Don't want to rain on your Parade but the XD is made in Croatia. The Smith M&P is made in the USA if that matters to you.  But yeah...XD is a nice gun with alot of good features.


----------



## ajackb (Jul 2, 2007)

New to the forum and thought I wouldn't have much to say but.....
I've competed with a XD9 service model for a couple of years and found it very competent and comfortable.  Changed to a G19 for the past year and just went back to the XD last week at a match and again found the fit much more to my liking.  But like anything in life, you need to try different fits to see what works for you.  

AZ - I'll throw my PM9 in my bag for Sunday for you to try since you showed interest.


----------



## arnisandyz (Jul 10, 2007)

AJack,

Noticed you were listed in Enhanced Service Pistol ESP last IDPA match. Giving that XD a go again, cool. I used to shoot mine in that division.
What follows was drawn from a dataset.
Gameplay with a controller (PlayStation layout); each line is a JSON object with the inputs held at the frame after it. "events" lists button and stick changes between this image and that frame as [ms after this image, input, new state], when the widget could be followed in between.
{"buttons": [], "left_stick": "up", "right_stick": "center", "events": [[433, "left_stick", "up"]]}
I know they put it there because of the single action trigger (even though it has a long double action takeup) but it really shoud be in the same division (SSP) as the Glocks, Sigs and M&Ps. ESP can be a tough class, you're going up against 9mm 1911s and the like.


----------



## kenpomike890 (Jul 17, 2007)

I have Tactical versions of the XD9, XD 40, and XD 45. I have fired Glocks and Springfields and prefer the Springfields. The grip and Trigger safety are what made the decision for me. The Springfields are pretty easy to maintian also and are pretty accurate. For me there really isn't that much kick on the XD 45. Thats the one I prefer to carry as I am a CCW holder here in Nevada.


----------



## hardheadjarhead (Jul 26, 2007)

Thank you ALL for your input.  I think I'm going to trade in the Glock 27 on an XD Tactical in 9 mm.  I may get the .45, but cost of ammunition is a consideration as well as the size of the grip.  The nine, I understand, is a tad smaller.  

A friend suggested I check out the S&W M&P, but I didn't like that you had to use a tool to take it down.


Regards,

Steve


----------



## arnisandyz (Jul 26, 2007)

hardheadjarhead said:


> A friend suggested I check out the S&W M&P, but I didn't like that you had to use a tool to take it down.
> 
> Steve



Definately give the M&P a try. I went from Glock to XD to my current M&P. All great guns but I love the M&P. I disabled the magazine disconnect AND the sear disconnect lever. It now strips just like an XD, where you lock the slide, flip the takedown lever, move slide forward and pull the trigger. IMHO the M&P is eronomically superior and lefty friendly.


----------